Letter from organizer looking for judges......
http://www.hudsonvalleyribfest.org/





Hi everyone,

I am sending this email again because I wrote this late last night and may
not have been clear.

We still need judges for the Hudson Valley Rib Fest contests on both Sat and
Sunday.

Please complete the attach form so that I have all the correct information
even if you sent me information before.


Sorry for the confusion,


Thanks

Mike Fick 




Hi,

We are down to three weeks before the Hudson Valley Rib Fest kicks off.

Tha attach form is to help me find out if any plans that may have change. 

If you have not completed this attact form please do so and email back to
me.
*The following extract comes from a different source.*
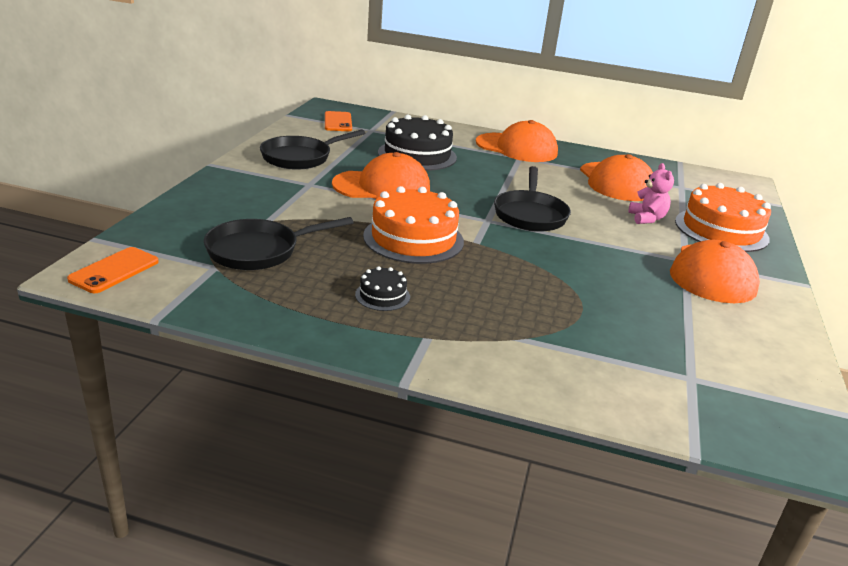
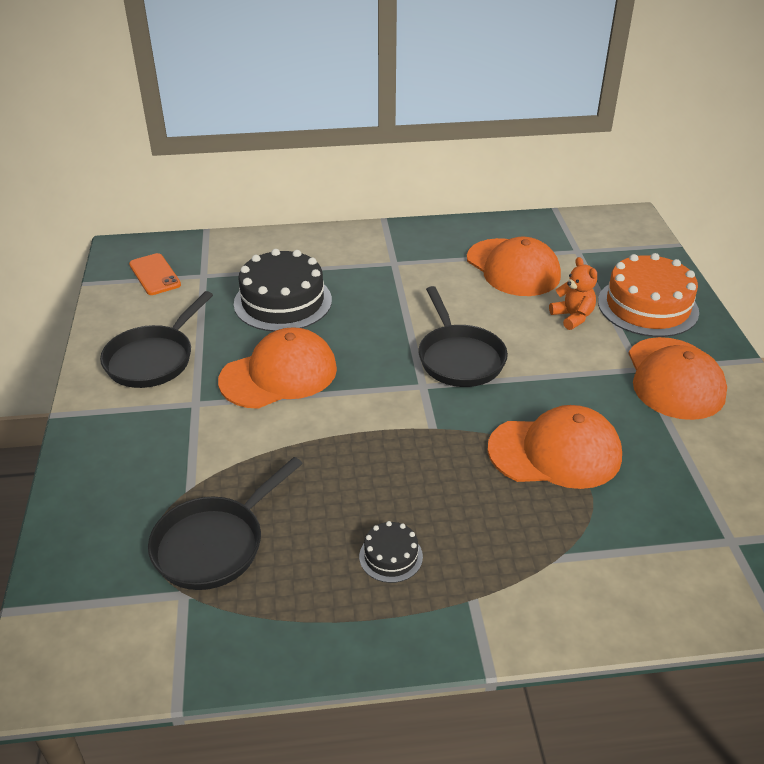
camera: 20 degrees left, 10 degrees up
(114, 270) = (71, 654): orange phone -> none
(413, 238) = (366, 449): orange cake -> none
(516, 148) = (381, 247): orange cap -> orange cap (555, 452)
(647, 218) = (572, 317): pink teddy bear -> orange teddy bear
I nned a count of how man judges I have for both days. 

If you have friends, wives, or others joining you please have them complete
and email back the form.

Thanks 
Mike Fick 
Hudson Valley Rib Fest


----------



## Nick Prochilo (Jul 27, 2006)

Bob, are you going?


----------



## Bobberqer (Jul 27, 2006)

Yup.. Depending on work, I'll be there Saturday and Sunday


----------



## Bobberqer (Aug 15, 2006)

Anyone going ???? ..Nick.. I'm heading up Saturday morning.. you going ??


----------